◆ **Text excerpt**:

Official Prediction: Josh Koscheck to defeat Mike Pierce by Decision
Heavyweight Fight: Fabricio Werdum vs. Roy Nelson
In a rare piece of legitimately interesting heavyweight action, grappling ace Fabricio Werdum looks to make the most out of a ticket back inside the Octagon when he takes on “Big Country” Roy Nelson. Despite a sorry performance against Alistair Overeem in June, there can be no doubt as to whether or not Werdum belongs in the UFC heavyweight division. Nelson however, provides the Brazilian with a stern welcome back test.
On the feet, Nelson will hold the edge as long as the fight is not contested in close-quarters. Werdum’s most efficient offense comes when he can close the distance on his opponent, land some short — albeit sloppy — punches, and work him over in the clinch where he possesses some underrated knees from the Thai plum. “Big Country” would not want to experience a repeat of his bout with Frank Mir, and will therefore be looking to maintain his distance, where his superior boxing and power come into play. He will move forward, double up on the jab, and follow up with his bread-and-butter overhand right.

◆ **What is asked**:
(1) In the fight preview, who did Werdum have a poor performance against in June?
(2) Carry on the Werdum vs. Nelson fight preview, picking up after its last sentence.

◆ **Stored rows**:
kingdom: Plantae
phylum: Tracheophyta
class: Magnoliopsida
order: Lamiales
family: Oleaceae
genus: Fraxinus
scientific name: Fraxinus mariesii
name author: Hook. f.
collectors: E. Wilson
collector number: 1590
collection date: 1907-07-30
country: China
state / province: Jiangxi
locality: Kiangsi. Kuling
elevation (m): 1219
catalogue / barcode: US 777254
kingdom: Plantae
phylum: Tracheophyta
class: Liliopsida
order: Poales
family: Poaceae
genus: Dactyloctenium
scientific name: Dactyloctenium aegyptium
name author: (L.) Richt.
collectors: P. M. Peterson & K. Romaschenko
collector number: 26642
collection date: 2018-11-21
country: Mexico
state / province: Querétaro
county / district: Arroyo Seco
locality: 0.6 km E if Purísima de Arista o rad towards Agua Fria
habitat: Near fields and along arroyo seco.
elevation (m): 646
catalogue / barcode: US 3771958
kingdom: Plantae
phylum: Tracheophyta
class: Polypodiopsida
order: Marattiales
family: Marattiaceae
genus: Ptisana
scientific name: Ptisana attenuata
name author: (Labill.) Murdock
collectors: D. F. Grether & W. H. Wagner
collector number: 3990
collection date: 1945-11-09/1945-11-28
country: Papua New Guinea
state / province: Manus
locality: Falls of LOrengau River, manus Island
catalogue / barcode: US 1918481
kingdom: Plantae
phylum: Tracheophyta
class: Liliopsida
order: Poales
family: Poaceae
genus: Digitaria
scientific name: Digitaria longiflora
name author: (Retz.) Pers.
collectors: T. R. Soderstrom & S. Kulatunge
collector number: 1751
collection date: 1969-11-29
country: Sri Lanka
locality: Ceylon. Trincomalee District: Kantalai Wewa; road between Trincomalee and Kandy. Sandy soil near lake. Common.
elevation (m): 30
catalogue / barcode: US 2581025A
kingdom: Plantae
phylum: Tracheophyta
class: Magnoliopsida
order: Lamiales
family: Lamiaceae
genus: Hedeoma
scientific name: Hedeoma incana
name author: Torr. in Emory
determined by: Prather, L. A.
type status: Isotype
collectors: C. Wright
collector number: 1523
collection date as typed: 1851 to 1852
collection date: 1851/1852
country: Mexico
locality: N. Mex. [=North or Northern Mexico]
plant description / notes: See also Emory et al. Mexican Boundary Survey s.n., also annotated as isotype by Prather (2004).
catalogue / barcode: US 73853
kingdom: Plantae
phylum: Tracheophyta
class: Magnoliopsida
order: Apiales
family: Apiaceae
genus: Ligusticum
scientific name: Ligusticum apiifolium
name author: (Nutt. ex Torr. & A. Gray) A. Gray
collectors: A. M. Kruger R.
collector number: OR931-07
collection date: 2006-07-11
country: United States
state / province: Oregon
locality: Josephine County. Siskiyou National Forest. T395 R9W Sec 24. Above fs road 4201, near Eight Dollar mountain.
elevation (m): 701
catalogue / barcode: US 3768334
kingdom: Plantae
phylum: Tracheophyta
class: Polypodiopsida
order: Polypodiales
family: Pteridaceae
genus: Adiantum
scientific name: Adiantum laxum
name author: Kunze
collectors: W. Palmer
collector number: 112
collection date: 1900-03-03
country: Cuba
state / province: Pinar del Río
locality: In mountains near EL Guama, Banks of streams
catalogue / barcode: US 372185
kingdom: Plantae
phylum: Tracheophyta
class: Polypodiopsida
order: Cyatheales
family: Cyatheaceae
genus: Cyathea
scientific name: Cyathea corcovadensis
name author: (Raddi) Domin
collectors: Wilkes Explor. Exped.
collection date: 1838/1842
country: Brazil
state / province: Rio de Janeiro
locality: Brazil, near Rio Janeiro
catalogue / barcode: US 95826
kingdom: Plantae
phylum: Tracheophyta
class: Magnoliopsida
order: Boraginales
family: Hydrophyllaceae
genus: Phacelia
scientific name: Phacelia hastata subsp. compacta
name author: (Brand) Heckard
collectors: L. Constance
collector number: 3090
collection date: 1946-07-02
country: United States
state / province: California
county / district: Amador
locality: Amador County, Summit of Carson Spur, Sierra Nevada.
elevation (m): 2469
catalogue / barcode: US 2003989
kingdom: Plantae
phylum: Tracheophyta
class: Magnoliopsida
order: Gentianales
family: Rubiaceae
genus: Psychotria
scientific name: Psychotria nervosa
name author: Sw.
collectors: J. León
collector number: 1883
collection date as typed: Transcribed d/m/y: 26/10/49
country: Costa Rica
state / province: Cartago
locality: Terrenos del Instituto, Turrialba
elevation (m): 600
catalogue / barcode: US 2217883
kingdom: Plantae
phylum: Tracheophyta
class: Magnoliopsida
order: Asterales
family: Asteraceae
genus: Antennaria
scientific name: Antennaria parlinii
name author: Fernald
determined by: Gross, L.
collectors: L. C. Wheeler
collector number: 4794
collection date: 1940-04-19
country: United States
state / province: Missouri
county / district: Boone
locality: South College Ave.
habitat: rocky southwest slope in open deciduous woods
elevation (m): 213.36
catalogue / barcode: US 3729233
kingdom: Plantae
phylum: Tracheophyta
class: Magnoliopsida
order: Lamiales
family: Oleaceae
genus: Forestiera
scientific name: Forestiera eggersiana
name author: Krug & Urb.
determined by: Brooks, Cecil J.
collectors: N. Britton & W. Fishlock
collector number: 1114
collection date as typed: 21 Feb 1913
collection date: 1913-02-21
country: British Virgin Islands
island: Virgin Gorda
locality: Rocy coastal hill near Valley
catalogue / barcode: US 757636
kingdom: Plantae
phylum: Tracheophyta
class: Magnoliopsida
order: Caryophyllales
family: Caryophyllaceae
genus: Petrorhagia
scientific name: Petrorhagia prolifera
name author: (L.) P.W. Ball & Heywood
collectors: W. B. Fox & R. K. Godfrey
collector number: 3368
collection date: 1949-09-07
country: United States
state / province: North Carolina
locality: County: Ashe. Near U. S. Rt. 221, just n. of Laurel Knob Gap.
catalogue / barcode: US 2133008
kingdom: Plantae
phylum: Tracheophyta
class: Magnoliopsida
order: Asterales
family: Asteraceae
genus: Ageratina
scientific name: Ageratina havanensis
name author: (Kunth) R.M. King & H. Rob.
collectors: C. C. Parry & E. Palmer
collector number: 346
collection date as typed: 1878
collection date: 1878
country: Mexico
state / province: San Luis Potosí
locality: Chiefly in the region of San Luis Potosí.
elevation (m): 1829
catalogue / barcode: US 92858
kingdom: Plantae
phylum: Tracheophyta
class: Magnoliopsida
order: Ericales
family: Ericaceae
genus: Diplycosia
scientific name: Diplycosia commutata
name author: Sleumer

◆ **Exercise answers**:
(1) Alistair Overeem.

(2)
Normally, Nelson uses that pattern to close the distance and secure the clinch, where he will look for trip takedowns and get his top game working. Against Werdum however, he might choose to do away with that approach, as he risks playing right into the Brazilian’s hands. If a battle of underhooks ensues, and Werdum is able to turn the tables on his opponent, put his back against the fence, and get the takedown, Nelson’s strategy would have backfired in a major way. Even if Nelson is successful in putting his opponent on his back, Werdum’s guard is simply too good to get stuck helplessly on the bottom. In particular, Werdum’s ability to sweep will be troublesome for even someone with Nelson’s top game. At worst, Werdum is going to completely neutralize his opponent’s work from the top, and “Big Country” is not going to have success passing guard and looking for his trademark mounted Crucifix.
As such, Nelson would be wise to stay on the outside and look to fire his menacing right hand. However, unless he catches Werdum clean on the chin and puts him away, “Vai Cavalo” is going to be able to close the distance, get the clinch, land some knees and look for the takedown. Nelson has a solid enough base to avoid being planted on his back in the early going, but if his habit of fading away late in the fight persists, “Big Country” could well spend the third round fighting from the bottom.
This could turn into a more competitive version of Nelson’s bout with Mir, this time with “Big Country” having some success early, only for Werdum to rally back and get the nod on the judges’ scorecards.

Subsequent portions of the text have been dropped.